# [Exercise directions]
The entries that follow include a run beginning at the line with "63: (305, 222, 4.42)" and ending at the line with "72: (170, 139, 1.70)"; restate that run word for word and leave the rest out.

(Dataset entries)
──────────────────────────────
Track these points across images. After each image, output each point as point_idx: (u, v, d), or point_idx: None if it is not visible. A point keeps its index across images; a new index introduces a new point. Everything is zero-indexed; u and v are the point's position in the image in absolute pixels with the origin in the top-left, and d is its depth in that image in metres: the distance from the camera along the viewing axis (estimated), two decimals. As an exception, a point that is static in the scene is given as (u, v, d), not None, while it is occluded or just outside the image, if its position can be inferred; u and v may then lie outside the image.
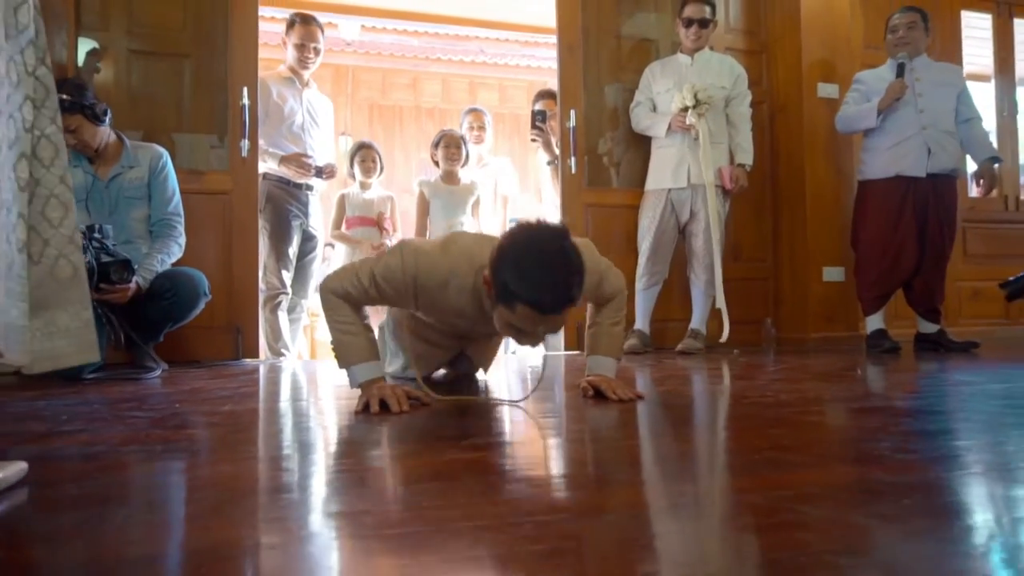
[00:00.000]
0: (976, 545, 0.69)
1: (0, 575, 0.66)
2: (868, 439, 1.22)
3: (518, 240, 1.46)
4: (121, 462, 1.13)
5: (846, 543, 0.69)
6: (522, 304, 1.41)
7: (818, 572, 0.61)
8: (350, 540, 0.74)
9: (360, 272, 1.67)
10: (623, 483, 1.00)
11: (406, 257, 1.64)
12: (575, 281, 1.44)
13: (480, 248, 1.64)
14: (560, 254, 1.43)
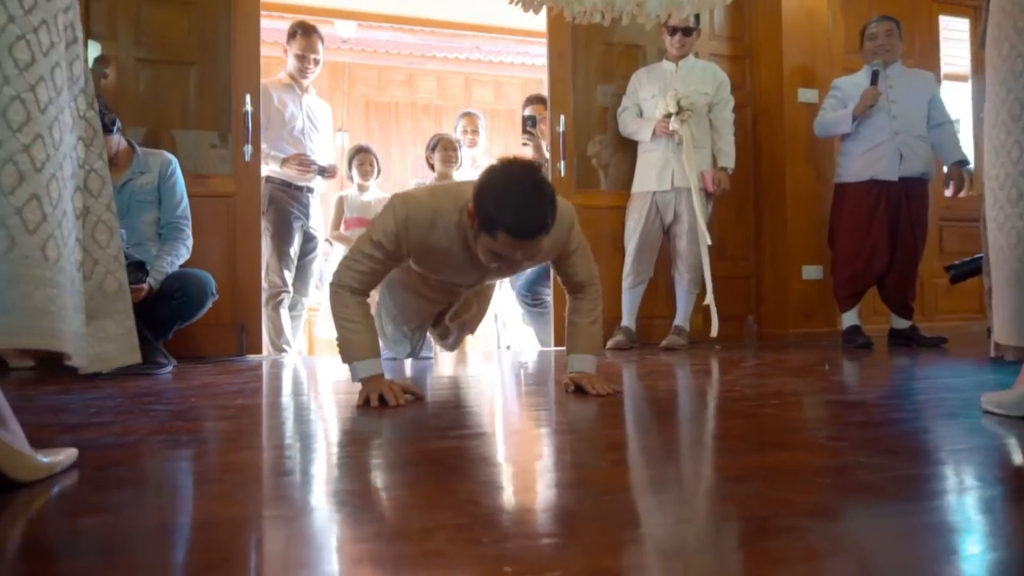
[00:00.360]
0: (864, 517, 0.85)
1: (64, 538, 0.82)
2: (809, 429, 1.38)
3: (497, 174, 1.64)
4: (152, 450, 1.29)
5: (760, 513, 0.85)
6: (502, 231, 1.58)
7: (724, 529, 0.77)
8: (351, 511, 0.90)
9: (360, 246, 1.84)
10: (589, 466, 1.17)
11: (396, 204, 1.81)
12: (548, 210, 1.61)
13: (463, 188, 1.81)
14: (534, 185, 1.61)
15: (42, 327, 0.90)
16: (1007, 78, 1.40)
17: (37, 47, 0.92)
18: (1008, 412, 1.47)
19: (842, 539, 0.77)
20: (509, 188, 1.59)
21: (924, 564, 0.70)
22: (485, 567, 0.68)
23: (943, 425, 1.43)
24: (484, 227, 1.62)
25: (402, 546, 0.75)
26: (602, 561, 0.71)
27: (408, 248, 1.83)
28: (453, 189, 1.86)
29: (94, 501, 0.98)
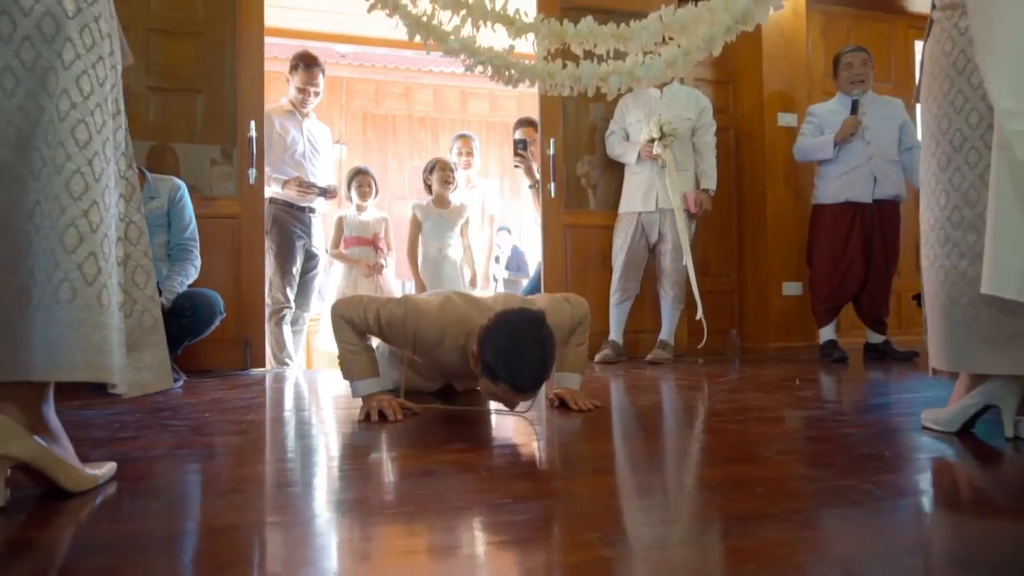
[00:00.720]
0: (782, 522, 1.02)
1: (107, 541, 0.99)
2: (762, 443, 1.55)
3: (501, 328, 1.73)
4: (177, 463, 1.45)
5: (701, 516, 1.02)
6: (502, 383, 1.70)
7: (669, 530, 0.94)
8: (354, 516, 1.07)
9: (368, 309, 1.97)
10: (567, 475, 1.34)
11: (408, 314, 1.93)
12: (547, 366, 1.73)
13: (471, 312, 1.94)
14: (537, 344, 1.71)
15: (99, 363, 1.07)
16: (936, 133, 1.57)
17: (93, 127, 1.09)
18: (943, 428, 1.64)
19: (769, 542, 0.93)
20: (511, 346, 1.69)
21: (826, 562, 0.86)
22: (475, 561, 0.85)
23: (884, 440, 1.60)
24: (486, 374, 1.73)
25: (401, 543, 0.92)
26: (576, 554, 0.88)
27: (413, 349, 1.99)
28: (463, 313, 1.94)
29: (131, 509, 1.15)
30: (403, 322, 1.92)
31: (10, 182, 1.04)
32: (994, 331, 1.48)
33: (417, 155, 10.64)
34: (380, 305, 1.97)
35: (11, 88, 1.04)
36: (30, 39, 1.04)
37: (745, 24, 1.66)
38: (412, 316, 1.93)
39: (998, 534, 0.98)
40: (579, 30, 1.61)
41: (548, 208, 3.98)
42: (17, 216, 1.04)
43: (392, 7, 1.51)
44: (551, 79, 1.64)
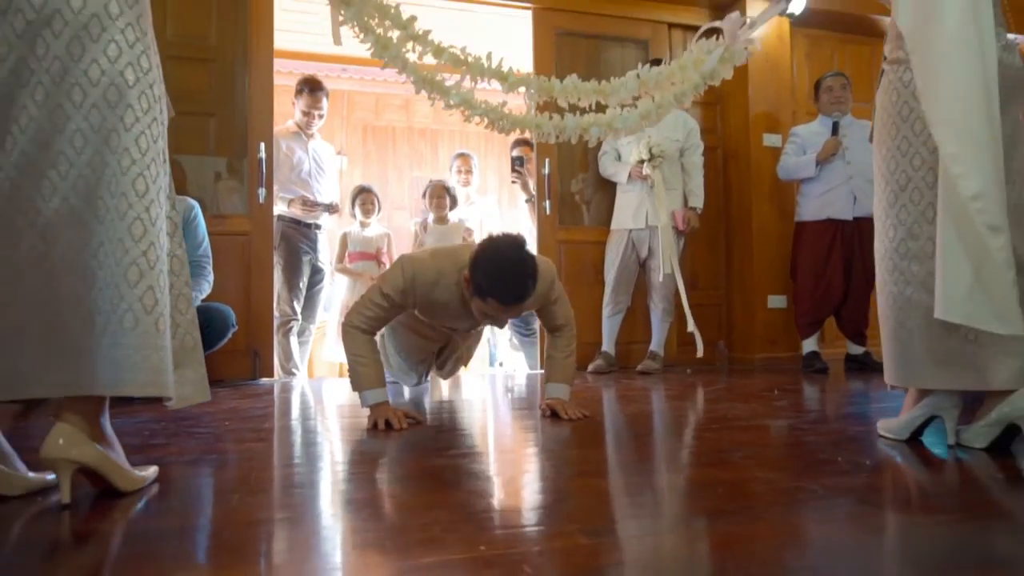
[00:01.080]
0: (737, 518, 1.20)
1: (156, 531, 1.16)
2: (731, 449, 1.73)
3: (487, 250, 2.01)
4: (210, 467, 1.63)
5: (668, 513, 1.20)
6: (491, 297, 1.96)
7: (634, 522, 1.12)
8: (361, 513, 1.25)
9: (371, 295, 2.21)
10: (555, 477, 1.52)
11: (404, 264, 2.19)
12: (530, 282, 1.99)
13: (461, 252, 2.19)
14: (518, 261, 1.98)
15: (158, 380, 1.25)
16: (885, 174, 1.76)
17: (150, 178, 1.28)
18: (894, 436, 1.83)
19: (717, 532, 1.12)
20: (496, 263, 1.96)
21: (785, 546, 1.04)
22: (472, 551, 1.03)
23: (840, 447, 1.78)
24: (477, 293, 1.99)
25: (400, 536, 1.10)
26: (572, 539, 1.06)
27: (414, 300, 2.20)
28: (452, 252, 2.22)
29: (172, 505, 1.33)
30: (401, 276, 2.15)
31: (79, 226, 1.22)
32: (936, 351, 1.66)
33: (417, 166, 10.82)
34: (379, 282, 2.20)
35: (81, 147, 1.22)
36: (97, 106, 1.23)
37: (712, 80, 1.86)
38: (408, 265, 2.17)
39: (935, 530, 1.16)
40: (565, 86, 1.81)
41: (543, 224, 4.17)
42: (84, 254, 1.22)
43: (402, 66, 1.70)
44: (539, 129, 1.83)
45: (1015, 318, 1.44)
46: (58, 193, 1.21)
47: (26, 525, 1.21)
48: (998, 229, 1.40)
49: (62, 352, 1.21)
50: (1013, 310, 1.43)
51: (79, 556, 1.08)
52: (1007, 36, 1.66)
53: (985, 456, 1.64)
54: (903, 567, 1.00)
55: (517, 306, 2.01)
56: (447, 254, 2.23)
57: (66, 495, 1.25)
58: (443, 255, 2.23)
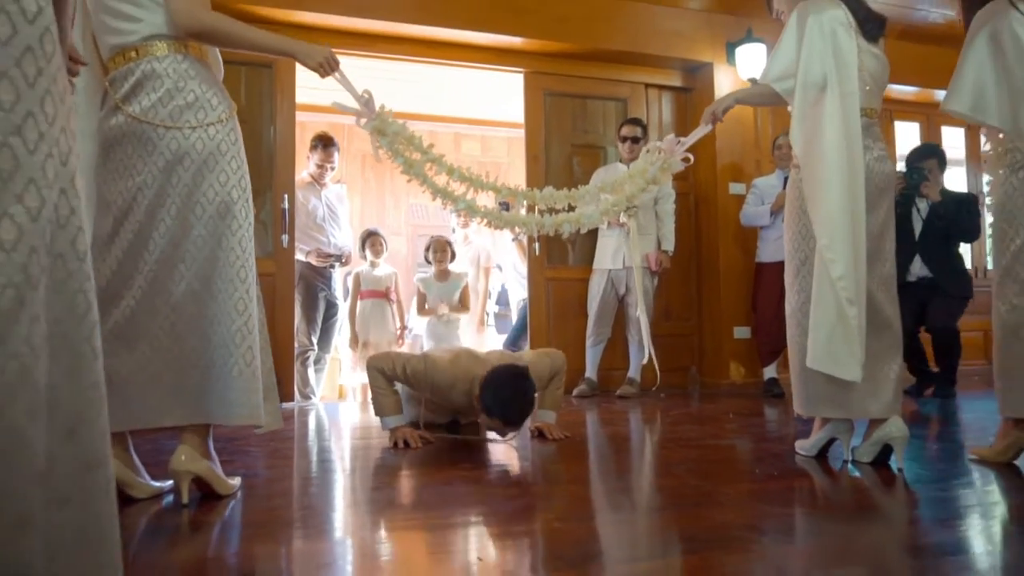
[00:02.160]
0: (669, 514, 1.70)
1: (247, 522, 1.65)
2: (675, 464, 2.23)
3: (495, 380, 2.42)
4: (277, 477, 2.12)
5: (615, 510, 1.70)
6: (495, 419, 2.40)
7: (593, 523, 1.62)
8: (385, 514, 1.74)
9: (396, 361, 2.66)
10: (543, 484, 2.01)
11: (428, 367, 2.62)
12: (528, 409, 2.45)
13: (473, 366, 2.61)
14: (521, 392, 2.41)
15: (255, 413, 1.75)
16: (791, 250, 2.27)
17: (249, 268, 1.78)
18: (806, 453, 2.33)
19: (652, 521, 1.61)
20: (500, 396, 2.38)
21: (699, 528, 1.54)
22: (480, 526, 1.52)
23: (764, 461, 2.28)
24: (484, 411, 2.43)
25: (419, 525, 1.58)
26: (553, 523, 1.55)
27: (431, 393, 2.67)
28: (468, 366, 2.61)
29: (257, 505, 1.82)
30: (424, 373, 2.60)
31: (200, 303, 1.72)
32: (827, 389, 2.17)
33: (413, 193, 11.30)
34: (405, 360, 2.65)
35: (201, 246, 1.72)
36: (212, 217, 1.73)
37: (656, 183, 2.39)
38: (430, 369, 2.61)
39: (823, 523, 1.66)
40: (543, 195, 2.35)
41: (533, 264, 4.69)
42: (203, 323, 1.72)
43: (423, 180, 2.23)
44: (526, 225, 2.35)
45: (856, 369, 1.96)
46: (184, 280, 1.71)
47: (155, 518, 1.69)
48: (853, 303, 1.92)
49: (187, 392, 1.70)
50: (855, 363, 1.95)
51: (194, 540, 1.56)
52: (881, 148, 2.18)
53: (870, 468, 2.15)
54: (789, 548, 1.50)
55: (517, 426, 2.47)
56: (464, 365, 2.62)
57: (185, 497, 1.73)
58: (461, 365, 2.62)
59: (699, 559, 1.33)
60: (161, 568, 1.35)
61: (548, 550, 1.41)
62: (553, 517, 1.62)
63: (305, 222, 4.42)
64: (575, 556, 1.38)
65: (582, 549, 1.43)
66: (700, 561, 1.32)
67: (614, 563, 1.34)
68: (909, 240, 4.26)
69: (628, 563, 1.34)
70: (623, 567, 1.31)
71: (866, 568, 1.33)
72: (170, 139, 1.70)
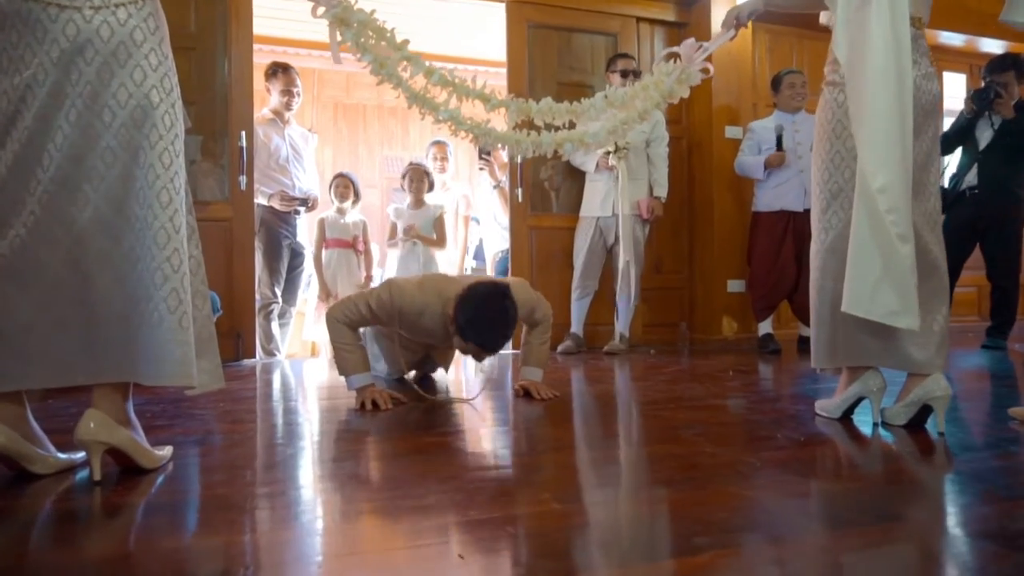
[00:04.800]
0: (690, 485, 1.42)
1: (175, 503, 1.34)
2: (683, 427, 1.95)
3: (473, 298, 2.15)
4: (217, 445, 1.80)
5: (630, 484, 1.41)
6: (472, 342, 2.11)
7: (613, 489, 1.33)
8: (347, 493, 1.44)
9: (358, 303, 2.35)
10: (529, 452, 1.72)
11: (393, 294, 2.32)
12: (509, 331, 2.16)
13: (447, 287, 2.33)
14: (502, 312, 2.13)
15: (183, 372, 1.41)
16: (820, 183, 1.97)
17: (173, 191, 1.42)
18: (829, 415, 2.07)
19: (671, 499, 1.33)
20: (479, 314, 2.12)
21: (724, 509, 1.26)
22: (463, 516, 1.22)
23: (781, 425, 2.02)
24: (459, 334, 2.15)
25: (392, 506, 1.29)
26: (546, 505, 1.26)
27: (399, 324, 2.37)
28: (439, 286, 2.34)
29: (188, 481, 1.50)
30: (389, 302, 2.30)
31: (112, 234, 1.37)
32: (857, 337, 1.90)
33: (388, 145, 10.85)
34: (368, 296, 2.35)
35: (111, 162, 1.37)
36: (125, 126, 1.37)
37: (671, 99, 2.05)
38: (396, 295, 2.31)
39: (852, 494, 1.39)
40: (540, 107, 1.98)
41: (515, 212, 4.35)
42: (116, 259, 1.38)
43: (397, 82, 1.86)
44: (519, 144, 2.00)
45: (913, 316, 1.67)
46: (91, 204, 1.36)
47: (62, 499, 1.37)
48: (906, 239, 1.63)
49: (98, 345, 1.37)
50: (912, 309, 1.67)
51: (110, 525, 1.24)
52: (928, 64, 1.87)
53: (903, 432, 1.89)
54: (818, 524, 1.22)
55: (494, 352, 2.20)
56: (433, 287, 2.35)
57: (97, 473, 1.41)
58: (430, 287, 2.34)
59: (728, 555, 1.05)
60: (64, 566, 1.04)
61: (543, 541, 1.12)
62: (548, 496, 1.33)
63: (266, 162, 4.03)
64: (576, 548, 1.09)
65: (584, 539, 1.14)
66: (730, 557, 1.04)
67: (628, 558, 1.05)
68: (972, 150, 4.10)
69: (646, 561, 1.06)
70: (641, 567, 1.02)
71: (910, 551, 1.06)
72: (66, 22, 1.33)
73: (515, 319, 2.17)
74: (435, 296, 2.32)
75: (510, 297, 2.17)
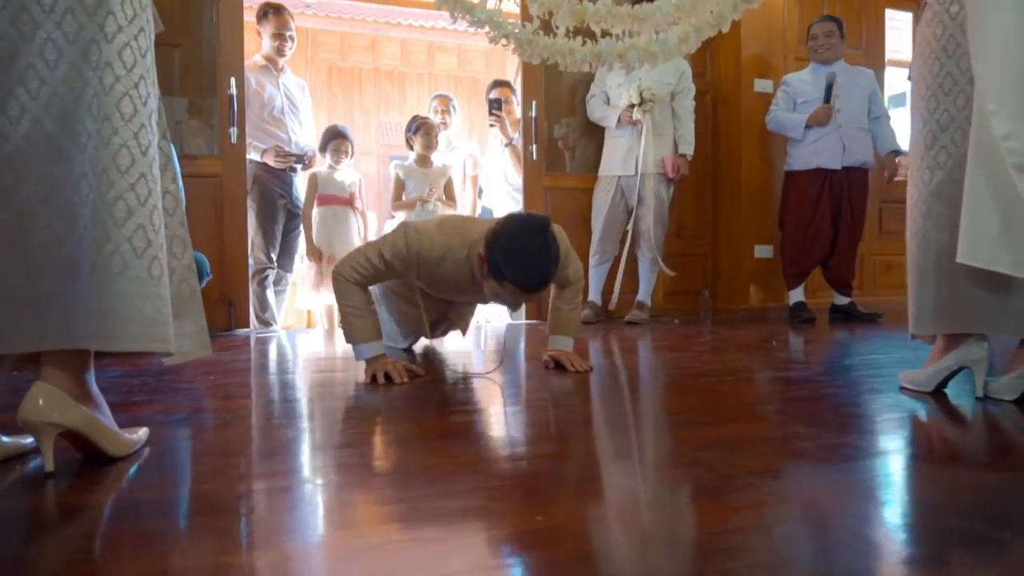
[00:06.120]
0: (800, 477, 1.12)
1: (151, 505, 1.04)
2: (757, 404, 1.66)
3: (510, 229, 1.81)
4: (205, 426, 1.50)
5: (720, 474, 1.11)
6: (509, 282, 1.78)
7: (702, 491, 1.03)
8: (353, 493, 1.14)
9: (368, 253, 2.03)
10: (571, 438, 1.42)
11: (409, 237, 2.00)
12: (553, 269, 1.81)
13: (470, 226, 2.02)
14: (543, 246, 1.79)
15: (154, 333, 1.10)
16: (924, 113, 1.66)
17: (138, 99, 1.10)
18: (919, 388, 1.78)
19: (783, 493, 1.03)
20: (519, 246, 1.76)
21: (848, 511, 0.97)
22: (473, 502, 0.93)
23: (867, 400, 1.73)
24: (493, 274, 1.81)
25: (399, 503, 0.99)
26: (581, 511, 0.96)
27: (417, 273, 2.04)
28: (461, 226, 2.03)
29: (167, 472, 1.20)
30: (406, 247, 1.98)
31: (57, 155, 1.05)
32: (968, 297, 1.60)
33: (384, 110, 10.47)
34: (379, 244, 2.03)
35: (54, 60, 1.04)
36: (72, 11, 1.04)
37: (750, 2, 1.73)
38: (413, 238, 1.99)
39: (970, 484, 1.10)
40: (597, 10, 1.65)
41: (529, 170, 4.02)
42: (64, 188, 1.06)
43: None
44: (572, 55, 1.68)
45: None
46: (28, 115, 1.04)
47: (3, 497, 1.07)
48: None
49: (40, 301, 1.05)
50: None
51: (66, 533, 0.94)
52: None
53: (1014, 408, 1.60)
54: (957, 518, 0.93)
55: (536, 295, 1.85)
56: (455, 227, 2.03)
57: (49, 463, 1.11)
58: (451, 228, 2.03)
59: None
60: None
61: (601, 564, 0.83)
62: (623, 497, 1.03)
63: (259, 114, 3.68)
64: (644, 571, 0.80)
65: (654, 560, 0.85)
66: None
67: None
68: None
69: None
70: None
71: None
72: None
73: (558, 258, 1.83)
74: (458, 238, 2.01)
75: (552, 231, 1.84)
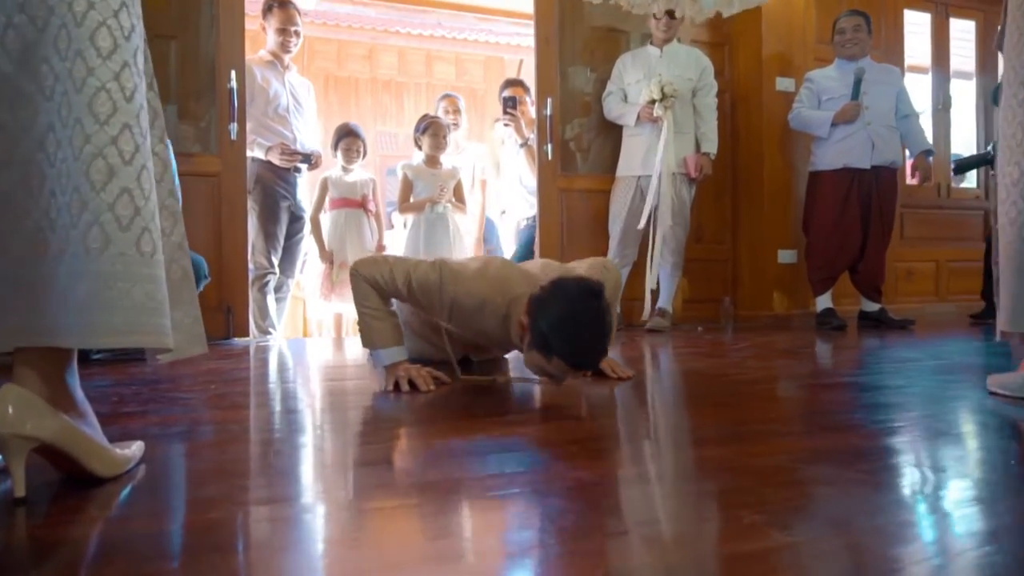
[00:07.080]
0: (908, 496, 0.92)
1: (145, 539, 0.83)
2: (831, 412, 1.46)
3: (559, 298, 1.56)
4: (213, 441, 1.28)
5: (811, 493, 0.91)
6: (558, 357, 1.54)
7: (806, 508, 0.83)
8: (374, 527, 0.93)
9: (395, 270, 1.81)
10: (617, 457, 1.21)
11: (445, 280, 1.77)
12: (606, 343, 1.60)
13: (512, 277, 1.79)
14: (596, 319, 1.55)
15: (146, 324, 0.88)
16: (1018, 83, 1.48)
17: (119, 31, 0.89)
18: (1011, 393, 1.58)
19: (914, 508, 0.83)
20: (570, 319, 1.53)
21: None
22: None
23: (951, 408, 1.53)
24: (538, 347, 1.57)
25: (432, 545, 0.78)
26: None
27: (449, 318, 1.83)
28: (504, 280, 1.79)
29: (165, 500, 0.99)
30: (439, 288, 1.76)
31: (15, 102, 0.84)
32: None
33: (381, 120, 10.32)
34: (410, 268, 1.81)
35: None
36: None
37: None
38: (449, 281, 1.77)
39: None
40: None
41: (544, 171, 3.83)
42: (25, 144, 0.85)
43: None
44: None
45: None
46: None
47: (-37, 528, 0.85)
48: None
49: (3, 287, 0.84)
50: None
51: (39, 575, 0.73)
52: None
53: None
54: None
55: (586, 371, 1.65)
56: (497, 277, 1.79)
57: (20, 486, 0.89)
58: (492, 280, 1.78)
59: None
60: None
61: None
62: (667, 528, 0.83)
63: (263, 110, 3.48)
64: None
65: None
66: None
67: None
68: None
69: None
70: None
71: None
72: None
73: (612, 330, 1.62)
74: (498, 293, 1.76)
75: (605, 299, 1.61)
──────────────────────────────
# [Answer to the exercise]
63: (305, 222, 4.42)
64: (575, 556, 1.38)
65: (582, 549, 1.43)
66: (700, 561, 1.32)
67: (614, 563, 1.34)
68: (909, 240, 4.26)
69: (628, 563, 1.34)
70: (623, 567, 1.31)
71: (866, 568, 1.33)
72: (170, 139, 1.70)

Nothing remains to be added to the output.